The next post will look in more detail at one of the Utrecht Digital Humanities projects. The process of exporting the Old Bailey results to Voyant was very straightforward. The Old Bailey online provides a link to Voyant, so it is clear that some thought has gone into combing these two tools. This is not always the case. Sometimes data will be provided in ways which make it less easy to use. I will discuss this in more depth in part two but there are some exclent discussions of ways of dealing with this on the programming historian which is all round a great resource which I’m aiming to discuss in a separate blog about ‘geeky’ stuff!

Text Analysis Tools

Close reading

I have to start with a confession. I am probably one of those people that might have some hesitancy to a move away from ‘close readings’. As someone who has spent over two years reading a single book (I need some better hobbies), I think there is a lot to be said for a slow, careful reading of a text. In the case of non-fiction, I believe that most writers want to present an argument or an idea in their writing. That as a reader we can try and understand that argument and in doing so evaluate whether whether the arguments made support the ideas/thesis of the text. Within fiction there are different ‘levels’ at which we can engage with a text. We could read for pleasure, to try and understand how the text fits into other texts of the genre/period, to assess particular linguistic techniques. What all of these have in common is that they require an active engagement from the reader.

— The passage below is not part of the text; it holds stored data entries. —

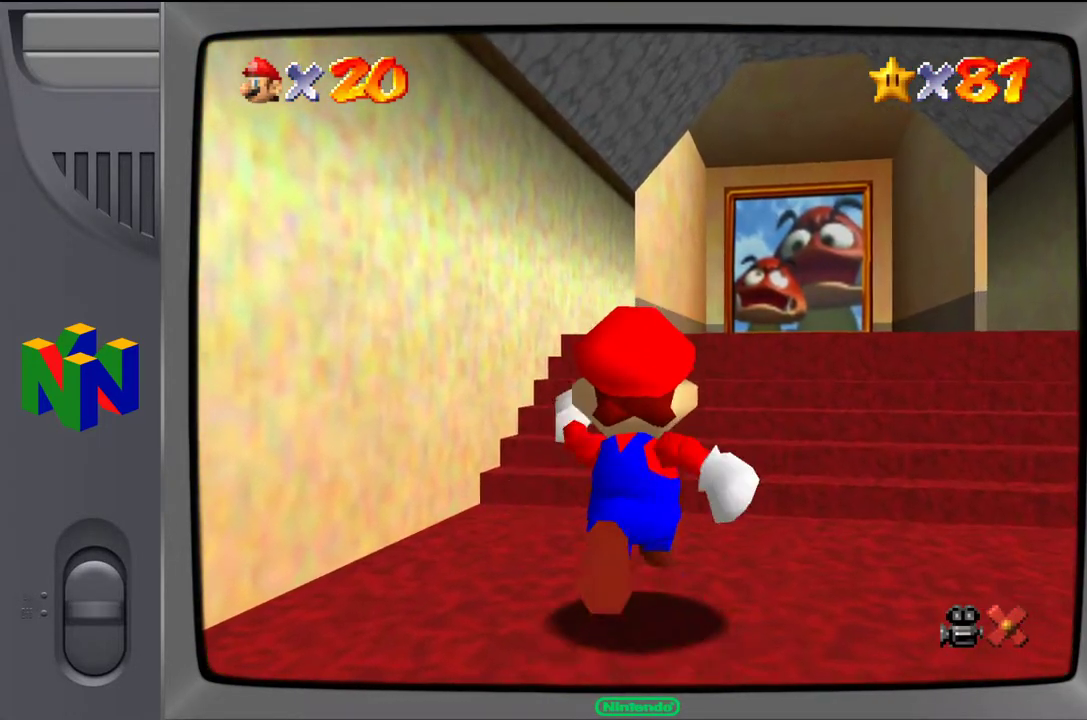
{"buttons": [], "left_stick": "up", "events": []}
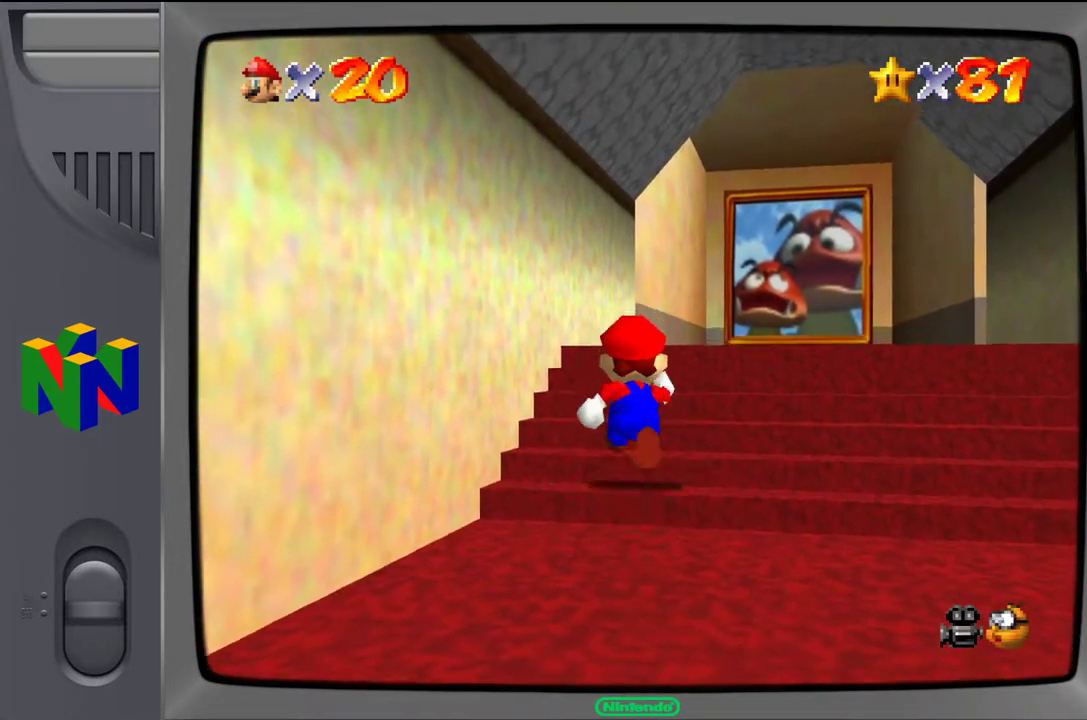
{"buttons": [], "left_stick": "up-right", "events": [[367, "left_stick", "up-right"]]}
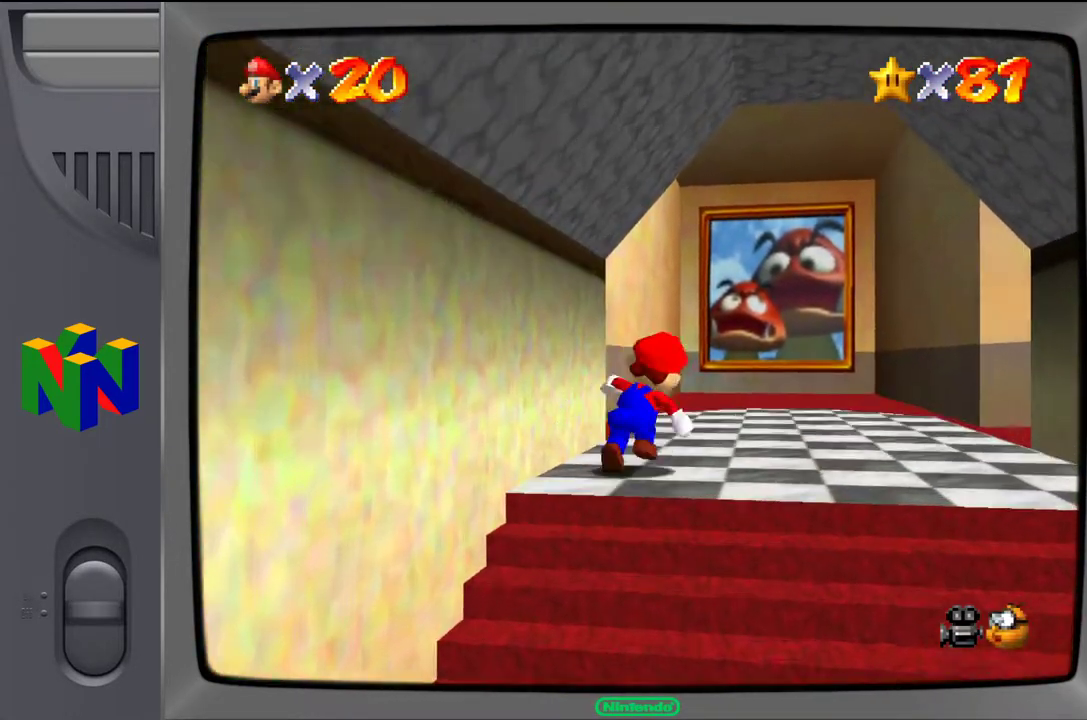
{"buttons": [], "left_stick": "up", "events": [[267, "left_stick", "up"]]}
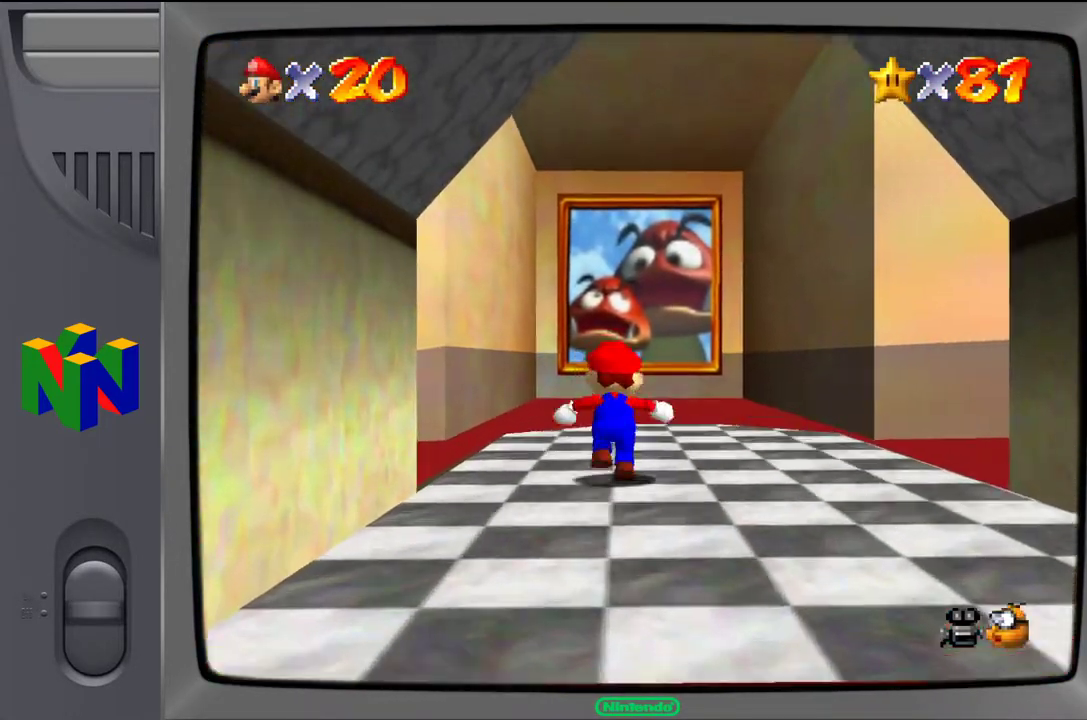
{"buttons": [], "left_stick": "up", "events": []}
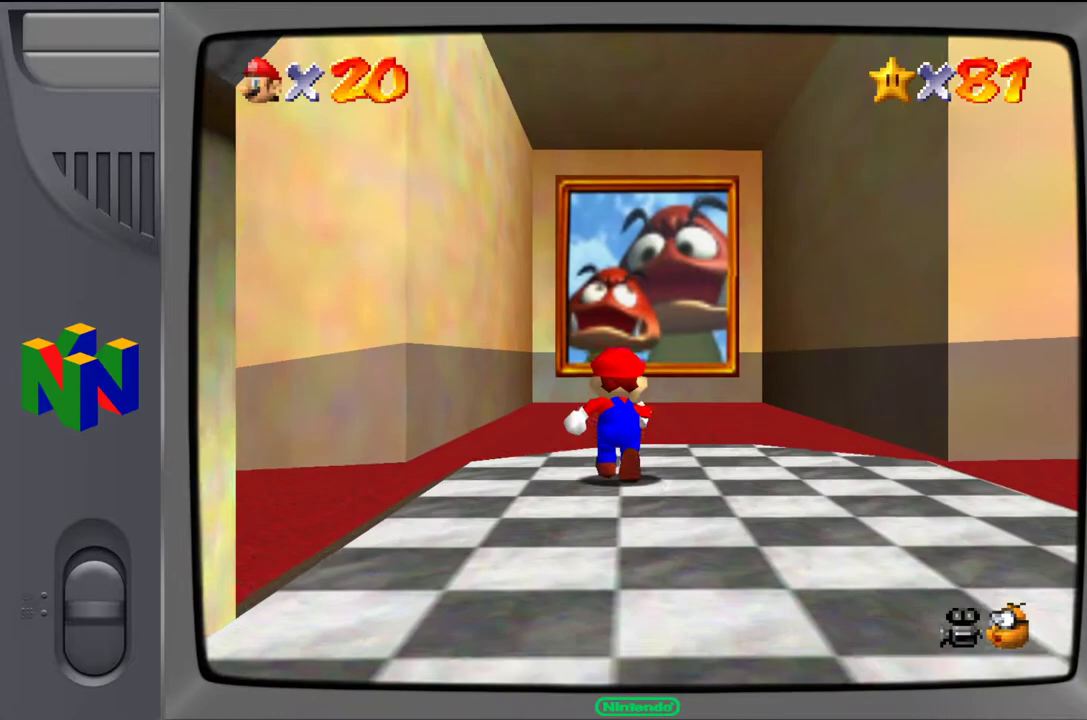
{"buttons": [], "left_stick": "up", "events": []}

With this is in mind, I approached the use of ‘textual analysis’ tools with a little bit of wariness. I think I can be persuaded of their usefulness albeit with a disclaimer about the way and situations in which they are used. I also think that some of these tools can lend themselves to misuse in a way that adds no new clarity to a text (although this could be equally true of ‘close readings’).

I thought it made more sense to focus on one feature of one of the platforms we used, to assess how I think it could be useful rather than try and cover all the different features of the different text analysis tools out there. Because I have a particular aversion to ‘word clouds’ 1 (I agree with a lot of what Jacob Harris says on the topic), I thought I would instead look at a different tool and see if this could persuade me of some of the usefulness of text analysis tools.

Voyant’s ‘trends’ feature

I found the features of Voyant more useful then the other tools because of some the additional options it had, in particular the ‘trends tool’.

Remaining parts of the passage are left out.